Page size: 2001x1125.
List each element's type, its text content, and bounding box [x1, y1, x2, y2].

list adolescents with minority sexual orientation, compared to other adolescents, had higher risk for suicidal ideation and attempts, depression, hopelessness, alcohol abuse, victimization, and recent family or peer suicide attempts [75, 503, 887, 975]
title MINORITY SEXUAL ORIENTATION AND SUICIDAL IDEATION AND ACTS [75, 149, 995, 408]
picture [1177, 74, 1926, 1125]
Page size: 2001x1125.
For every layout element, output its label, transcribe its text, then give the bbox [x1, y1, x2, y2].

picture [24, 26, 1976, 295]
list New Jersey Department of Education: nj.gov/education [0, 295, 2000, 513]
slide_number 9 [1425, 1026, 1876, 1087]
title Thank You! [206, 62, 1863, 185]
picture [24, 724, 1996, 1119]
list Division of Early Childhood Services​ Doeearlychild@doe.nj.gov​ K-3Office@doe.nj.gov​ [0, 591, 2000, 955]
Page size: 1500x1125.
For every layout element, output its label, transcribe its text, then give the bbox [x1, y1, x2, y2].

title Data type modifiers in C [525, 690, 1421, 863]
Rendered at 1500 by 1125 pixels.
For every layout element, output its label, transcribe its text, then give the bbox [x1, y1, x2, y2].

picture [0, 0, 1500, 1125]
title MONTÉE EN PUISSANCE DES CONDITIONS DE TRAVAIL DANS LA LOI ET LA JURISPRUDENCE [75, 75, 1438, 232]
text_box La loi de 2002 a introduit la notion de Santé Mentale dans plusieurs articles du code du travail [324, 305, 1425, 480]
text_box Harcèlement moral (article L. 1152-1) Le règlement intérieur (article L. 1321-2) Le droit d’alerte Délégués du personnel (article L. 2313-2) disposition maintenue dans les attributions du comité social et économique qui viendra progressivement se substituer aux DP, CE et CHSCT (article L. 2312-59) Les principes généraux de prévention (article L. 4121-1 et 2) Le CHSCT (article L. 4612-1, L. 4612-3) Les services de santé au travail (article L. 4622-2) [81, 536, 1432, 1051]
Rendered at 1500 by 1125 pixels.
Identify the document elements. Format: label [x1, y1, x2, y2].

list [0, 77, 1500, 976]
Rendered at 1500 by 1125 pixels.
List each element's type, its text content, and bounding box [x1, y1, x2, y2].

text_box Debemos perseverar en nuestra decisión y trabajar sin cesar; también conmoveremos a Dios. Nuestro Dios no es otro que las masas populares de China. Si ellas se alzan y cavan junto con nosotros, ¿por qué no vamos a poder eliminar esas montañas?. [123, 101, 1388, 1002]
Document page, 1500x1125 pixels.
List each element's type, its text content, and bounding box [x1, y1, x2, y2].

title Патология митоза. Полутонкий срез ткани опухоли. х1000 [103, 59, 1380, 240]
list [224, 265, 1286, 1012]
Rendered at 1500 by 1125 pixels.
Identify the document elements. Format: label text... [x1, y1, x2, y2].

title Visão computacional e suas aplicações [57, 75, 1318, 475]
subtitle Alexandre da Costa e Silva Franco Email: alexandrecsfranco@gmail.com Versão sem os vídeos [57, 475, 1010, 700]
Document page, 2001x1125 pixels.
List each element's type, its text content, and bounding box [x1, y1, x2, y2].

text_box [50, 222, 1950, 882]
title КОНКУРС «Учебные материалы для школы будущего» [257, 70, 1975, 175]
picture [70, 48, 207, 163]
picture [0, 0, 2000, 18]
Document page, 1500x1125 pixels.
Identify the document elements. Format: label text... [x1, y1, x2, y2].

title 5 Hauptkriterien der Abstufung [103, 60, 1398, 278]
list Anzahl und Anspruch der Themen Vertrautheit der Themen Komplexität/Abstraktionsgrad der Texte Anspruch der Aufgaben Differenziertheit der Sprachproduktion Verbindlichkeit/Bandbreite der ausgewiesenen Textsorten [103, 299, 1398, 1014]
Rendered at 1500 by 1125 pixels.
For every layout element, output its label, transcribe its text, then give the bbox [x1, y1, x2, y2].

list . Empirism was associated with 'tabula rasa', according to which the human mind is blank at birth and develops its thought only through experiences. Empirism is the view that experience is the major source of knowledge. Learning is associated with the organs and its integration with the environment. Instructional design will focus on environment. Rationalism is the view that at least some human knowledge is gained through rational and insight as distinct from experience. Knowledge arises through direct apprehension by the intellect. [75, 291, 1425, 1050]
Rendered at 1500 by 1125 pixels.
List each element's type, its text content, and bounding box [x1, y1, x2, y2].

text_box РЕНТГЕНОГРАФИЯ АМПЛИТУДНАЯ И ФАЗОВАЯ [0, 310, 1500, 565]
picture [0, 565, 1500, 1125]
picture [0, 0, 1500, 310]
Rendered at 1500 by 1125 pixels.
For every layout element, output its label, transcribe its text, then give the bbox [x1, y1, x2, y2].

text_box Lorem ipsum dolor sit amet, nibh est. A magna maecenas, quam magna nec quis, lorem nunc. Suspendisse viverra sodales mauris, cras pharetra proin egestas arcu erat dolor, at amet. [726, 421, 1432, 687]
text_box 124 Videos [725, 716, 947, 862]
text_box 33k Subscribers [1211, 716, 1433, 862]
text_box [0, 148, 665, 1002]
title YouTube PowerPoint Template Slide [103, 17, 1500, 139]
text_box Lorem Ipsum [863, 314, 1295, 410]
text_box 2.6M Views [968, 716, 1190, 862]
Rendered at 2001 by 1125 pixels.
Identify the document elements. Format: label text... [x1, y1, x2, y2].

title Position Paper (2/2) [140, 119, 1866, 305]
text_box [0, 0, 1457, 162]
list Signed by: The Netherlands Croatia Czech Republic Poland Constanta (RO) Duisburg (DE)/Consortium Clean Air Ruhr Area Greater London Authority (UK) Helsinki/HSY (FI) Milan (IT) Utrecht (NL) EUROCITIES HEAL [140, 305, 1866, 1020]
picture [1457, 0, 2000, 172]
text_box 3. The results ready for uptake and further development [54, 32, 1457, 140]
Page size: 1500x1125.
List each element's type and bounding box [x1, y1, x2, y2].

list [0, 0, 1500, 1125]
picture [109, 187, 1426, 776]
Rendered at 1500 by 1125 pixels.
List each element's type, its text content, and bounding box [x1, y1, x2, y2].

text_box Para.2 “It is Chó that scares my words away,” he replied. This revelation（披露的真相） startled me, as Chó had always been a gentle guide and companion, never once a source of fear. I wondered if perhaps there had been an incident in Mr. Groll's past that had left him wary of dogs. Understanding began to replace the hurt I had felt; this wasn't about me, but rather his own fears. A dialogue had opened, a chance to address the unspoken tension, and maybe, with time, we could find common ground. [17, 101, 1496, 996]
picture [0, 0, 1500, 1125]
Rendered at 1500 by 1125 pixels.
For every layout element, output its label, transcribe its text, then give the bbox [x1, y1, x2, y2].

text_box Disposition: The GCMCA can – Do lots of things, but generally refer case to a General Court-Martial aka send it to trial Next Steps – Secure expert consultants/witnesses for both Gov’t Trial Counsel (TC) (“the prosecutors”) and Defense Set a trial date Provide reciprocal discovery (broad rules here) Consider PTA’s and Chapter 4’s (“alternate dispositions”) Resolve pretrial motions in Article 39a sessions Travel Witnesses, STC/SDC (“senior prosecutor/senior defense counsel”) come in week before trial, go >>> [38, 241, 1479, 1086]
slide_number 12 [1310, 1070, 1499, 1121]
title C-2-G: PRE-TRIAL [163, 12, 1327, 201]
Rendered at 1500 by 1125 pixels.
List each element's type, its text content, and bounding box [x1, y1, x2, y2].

• _PROBLEM STATEMENT_
Your answer must be an exact transcription of every record above.

• _SOLVED EXERCISE_
Page size: 2001x1125.
List each element's type, its text content, and bounding box [x1, y1, x2, y2].

list adolescents with minority sexual orientation, compared to other adolescents, had higher risk for suicidal ideation and attempts, depression, hopelessness, alcohol abuse, victimization, and recent family or peer suicide attempts [75, 503, 887, 975]
title MINORITY SEXUAL ORIENTATION AND SUICIDAL IDEATION AND ACTS [75, 149, 995, 408]
picture [1177, 74, 1926, 1125]
Page size: 2001x1125.
For every layout element, output its label, transcribe its text, then give the bbox [x1, y1, x2, y2].

picture [24, 26, 1976, 295]
list New Jersey Department of Education: nj.gov/education [0, 295, 2000, 513]
slide_number 9 [1425, 1026, 1876, 1087]
title Thank You! [206, 62, 1863, 185]
picture [24, 724, 1996, 1119]
list Division of Early Childhood Services​ Doeearlychild@doe.nj.gov​ K-3Office@doe.nj.gov​ [0, 591, 2000, 955]
Page size: 1500x1125.
For every layout element, output its label, transcribe its text, then give the bbox [x1, y1, x2, y2].

title Data type modifiers in C [525, 690, 1421, 863]
Rendered at 1500 by 1125 pixels.
For every layout element, output its label, transcribe its text, then give the bbox [x1, y1, x2, y2].

picture [0, 0, 1500, 1125]
title MONTÉE EN PUISSANCE DES CONDITIONS DE TRAVAIL DANS LA LOI ET LA JURISPRUDENCE [75, 75, 1438, 232]
text_box La loi de 2002 a introduit la notion de Santé Mentale dans plusieurs articles du code du travail [324, 305, 1425, 480]
text_box Harcèlement moral (article L. 1152-1) Le règlement intérieur (article L. 1321-2) Le droit d’alerte Délégués du personnel (article L. 2313-2) disposition maintenue dans les attributions du comité social et économique qui viendra progressivement se substituer aux DP, CE et CHSCT (article L. 2312-59) Les principes généraux de prévention (article L. 4121-1 et 2) Le CHSCT (article L. 4612-1, L. 4612-3) Les services de santé au travail (article L. 4622-2) [81, 536, 1432, 1051]
Rendered at 1500 by 1125 pixels.
Identify the document elements. Format: label [x1, y1, x2, y2].

list [0, 77, 1500, 976]
Rendered at 1500 by 1125 pixels.
List each element's type, its text content, and bounding box [x1, y1, x2, y2].

text_box Debemos perseverar en nuestra decisión y trabajar sin cesar; también conmoveremos a Dios. Nuestro Dios no es otro que las masas populares de China. Si ellas se alzan y cavan junto con nosotros, ¿por qué no vamos a poder eliminar esas montañas?. [123, 101, 1388, 1002]
Document page, 1500x1125 pixels.
List each element's type, its text content, and bounding box [x1, y1, x2, y2].

title Патология митоза. Полутонкий срез ткани опухоли. х1000 [103, 59, 1380, 240]
list [224, 265, 1286, 1012]
Rendered at 1500 by 1125 pixels.
Identify the document elements. Format: label text... [x1, y1, x2, y2].

title Visão computacional e suas aplicações [57, 75, 1318, 475]
subtitle Alexandre da Costa e Silva Franco Email: alexandrecsfranco@gmail.com Versão sem os vídeos [57, 475, 1010, 700]
Document page, 2001x1125 pixels.
List each element's type, its text content, and bounding box [x1, y1, x2, y2].

text_box [50, 222, 1950, 882]
title КОНКУРС «Учебные материалы для школы будущего» [257, 70, 1975, 175]
picture [70, 48, 207, 163]
picture [0, 0, 2000, 18]
Document page, 1500x1125 pixels.
Identify the document elements. Format: label text... [x1, y1, x2, y2].

title 5 Hauptkriterien der Abstufung [103, 60, 1398, 278]
list Anzahl und Anspruch der Themen Vertrautheit der Themen Komplexität/Abstraktionsgrad der Texte Anspruch der Aufgaben Differenziertheit der Sprachproduktion Verbindlichkeit/Bandbreite der ausgewiesenen Textsorten [103, 299, 1398, 1014]
Rendered at 1500 by 1125 pixels.
For every layout element, output its label, transcribe its text, then give the bbox [x1, y1, x2, y2].

list . Empirism was associated with 'tabula rasa', according to which the human mind is blank at birth and develops its thought only through experiences. Empirism is the view that experience is the major source of knowledge. Learning is associated with the organs and its integration with the environment. Instructional design will focus on environment. Rationalism is the view that at least some human knowledge is gained through rational and insight as distinct from experience. Knowledge arises through direct apprehension by the intellect. [75, 291, 1425, 1050]
Rendered at 1500 by 1125 pixels.
List each element's type, its text content, and bounding box [x1, y1, x2, y2].

text_box РЕНТГЕНОГРАФИЯ АМПЛИТУДНАЯ И ФАЗОВАЯ [0, 310, 1500, 565]
picture [0, 565, 1500, 1125]
picture [0, 0, 1500, 310]
Rendered at 1500 by 1125 pixels.
For every layout element, output its label, transcribe its text, then give the bbox [x1, y1, x2, y2].

text_box Lorem ipsum dolor sit amet, nibh est. A magna maecenas, quam magna nec quis, lorem nunc. Suspendisse viverra sodales mauris, cras pharetra proin egestas arcu erat dolor, at amet. [726, 421, 1432, 687]
text_box 124 Videos [725, 716, 947, 862]
text_box 33k Subscribers [1211, 716, 1433, 862]
text_box [0, 148, 665, 1002]
title YouTube PowerPoint Template Slide [103, 17, 1500, 139]
text_box Lorem Ipsum [863, 314, 1295, 410]
text_box 2.6M Views [968, 716, 1190, 862]
Rendered at 2001 by 1125 pixels.
Identify the document elements. Format: label text... [x1, y1, x2, y2].

title Position Paper (2/2) [140, 119, 1866, 305]
text_box [0, 0, 1457, 162]
list Signed by: The Netherlands Croatia Czech Republic Poland Constanta (RO) Duisburg (DE)/Consortium Clean Air Ruhr Area Greater London Authority (UK) Helsinki/HSY (FI) Milan (IT) Utrecht (NL) EUROCITIES HEAL [140, 305, 1866, 1020]
picture [1457, 0, 2000, 172]
text_box 3. The results ready for uptake and further development [54, 32, 1457, 140]
Page size: 1500x1125.
List each element's type and bounding box [x1, y1, x2, y2].

list [0, 0, 1500, 1125]
picture [109, 187, 1426, 776]
Rendered at 1500 by 1125 pixels.
List each element's type, its text content, and bounding box [x1, y1, x2, y2].

text_box Para.2 “It is Chó that scares my words away,” he replied. This revelation（披露的真相） startled me, as Chó had always been a gentle guide and companion, never once a source of fear. I wondered if perhaps there had been an incident in Mr. Groll's past that had left him wary of dogs. Understanding began to replace the hurt I had felt; this wasn't about me, but rather his own fears. A dialogue had opened, a chance to address the unspoken tension, and maybe, with time, we could find common ground. [17, 101, 1496, 996]
picture [0, 0, 1500, 1125]
Rendered at 1500 by 1125 pixels.
For every layout element, output its label, transcribe its text, then give the bbox [x1, y1, x2, y2].

text_box Disposition: The GCMCA can – Do lots of things, but generally refer case to a General Court-Martial aka send it to trial Next Steps – Secure expert consultants/witnesses for both Gov’t Trial Counsel (TC) (“the prosecutors”) and Defense Set a trial date Provide reciprocal discovery (broad rules here) Consider PTA’s and Chapter 4’s (“alternate dispositions”) Resolve pretrial motions in Article 39a sessions Travel Witnesses, STC/SDC (“senior prosecutor/senior defense counsel”) come in week before trial, go >>> [38, 241, 1479, 1086]
slide_number 12 [1310, 1070, 1499, 1121]
title C-2-G: PRE-TRIAL [163, 12, 1327, 201]
Rendered at 1500 by 1125 pixels.
List each element's type, its text content, and bounding box [x1, y1, x2, y2].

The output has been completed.